**Text provided**:

◇ ◇ ◇ ◇ ◇ ◇ ◇

For the written portion of this assignment, you must describe your recursive design for solving queries 3 and
4 below. This should be done after you have coded and tested the recursive functions for Programming Part
1, but before you’ve written any code for Programming Part 2. The TAs will only help you with your
code for Programming Part 2 if you’ve both finished writing and testing the functions for Part
1 and you’ve come up with a recursive design for the new query you’re coding up.
More specifically, read about the queries in the next Programming section (Part 2), then come up with a
recursive design for each. You should list the following information about your recursive designs:
1. The data your recursive solution will take as input, and how that data is represented.
2. The output your recursive solution will produce.
3. The base case(s) of your solution.
4. The recursive case(s) of your solution.
5. An example input for each base case and each recursive case, and what your solution would produce
as output for each of those inputs.
Be sure to answer all five questions for both of the functions you’ll implement in the section below. Your
answers must be typed, saved as written.pdf, and uploaded to Gradescope.
4
Programming (Part 2 of 2)

◇ ◇ ◇ ◇ ◇ ◇ ◇

**Entries shown**:
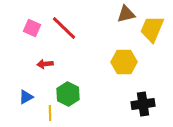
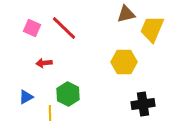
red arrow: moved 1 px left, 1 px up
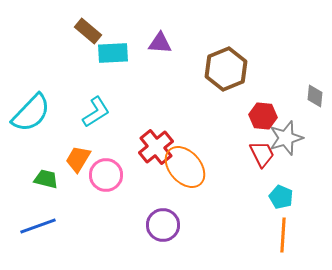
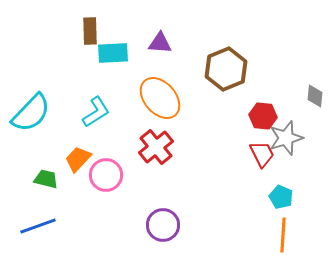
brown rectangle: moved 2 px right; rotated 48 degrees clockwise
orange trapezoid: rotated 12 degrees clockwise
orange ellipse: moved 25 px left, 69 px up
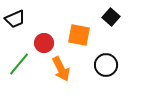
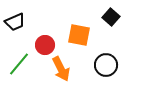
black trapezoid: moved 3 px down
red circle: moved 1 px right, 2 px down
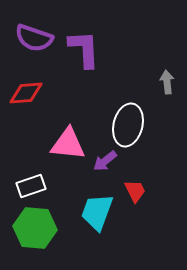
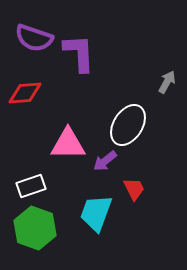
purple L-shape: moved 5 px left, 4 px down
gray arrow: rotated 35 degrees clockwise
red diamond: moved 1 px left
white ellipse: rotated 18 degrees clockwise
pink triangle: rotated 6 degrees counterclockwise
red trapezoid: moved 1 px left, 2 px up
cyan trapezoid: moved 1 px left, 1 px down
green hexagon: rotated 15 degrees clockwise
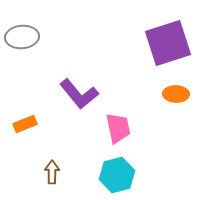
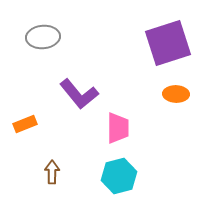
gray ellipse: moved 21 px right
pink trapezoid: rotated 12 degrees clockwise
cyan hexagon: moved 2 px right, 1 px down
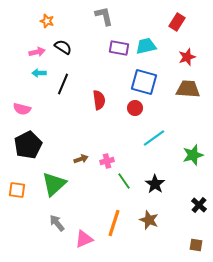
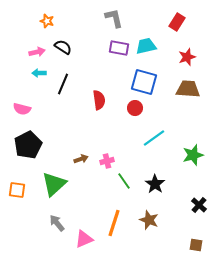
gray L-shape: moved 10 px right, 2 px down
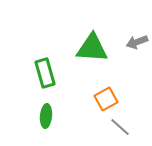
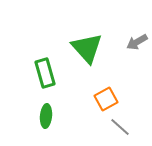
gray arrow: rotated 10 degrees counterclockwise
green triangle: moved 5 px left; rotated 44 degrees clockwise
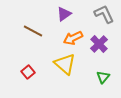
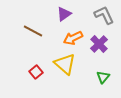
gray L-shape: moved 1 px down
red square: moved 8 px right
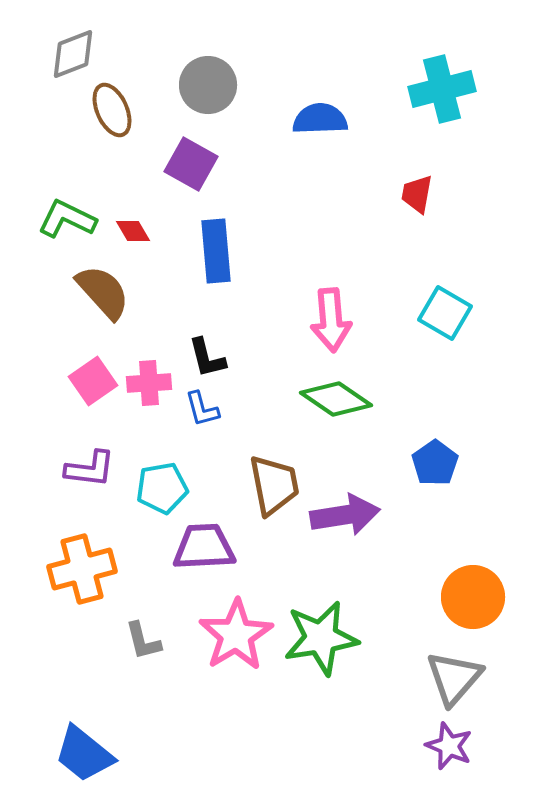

◇ ◇ ◇ ◇ ◇ ◇ ◇

**Exercise aim**: Reproduce the text on recursive design in full, word for word. The entries come from a different source than the text on recursive design.

**Final result**:
For the written portion of this assignment, you must describe your recursive design for solving queries 3 and
4 below. This should be done after you have coded and tested the recursive functions for Programming Part
1, but before you’ve written any code for Programming Part 2. The TAs will only help you with your
code for Programming Part 2 if you’ve both finished writing and testing the functions for Part
1 and you’ve come up with a recursive design for the new query you’re coding up.
More specifically, read about the queries in the next Programming section (Part 2), then come up with a
recursive design for each. You should list the following information about your recursive designs:
1. The data your recursive solution will take as input, and how that data is represented.
2. The output your recursive solution will produce.
3. The base case(s) of your solution.
4. The recursive case(s) of your solution.
5. An example input for each base case and each recursive case, and what your solution would produce
as output for each of those inputs.
Be sure to answer all five questions for both of the functions you’ll implement in the section below. Your
answers must be typed, saved as written.pdf, and uploaded to Gradescope.
4
Programming (Part 2 of 2)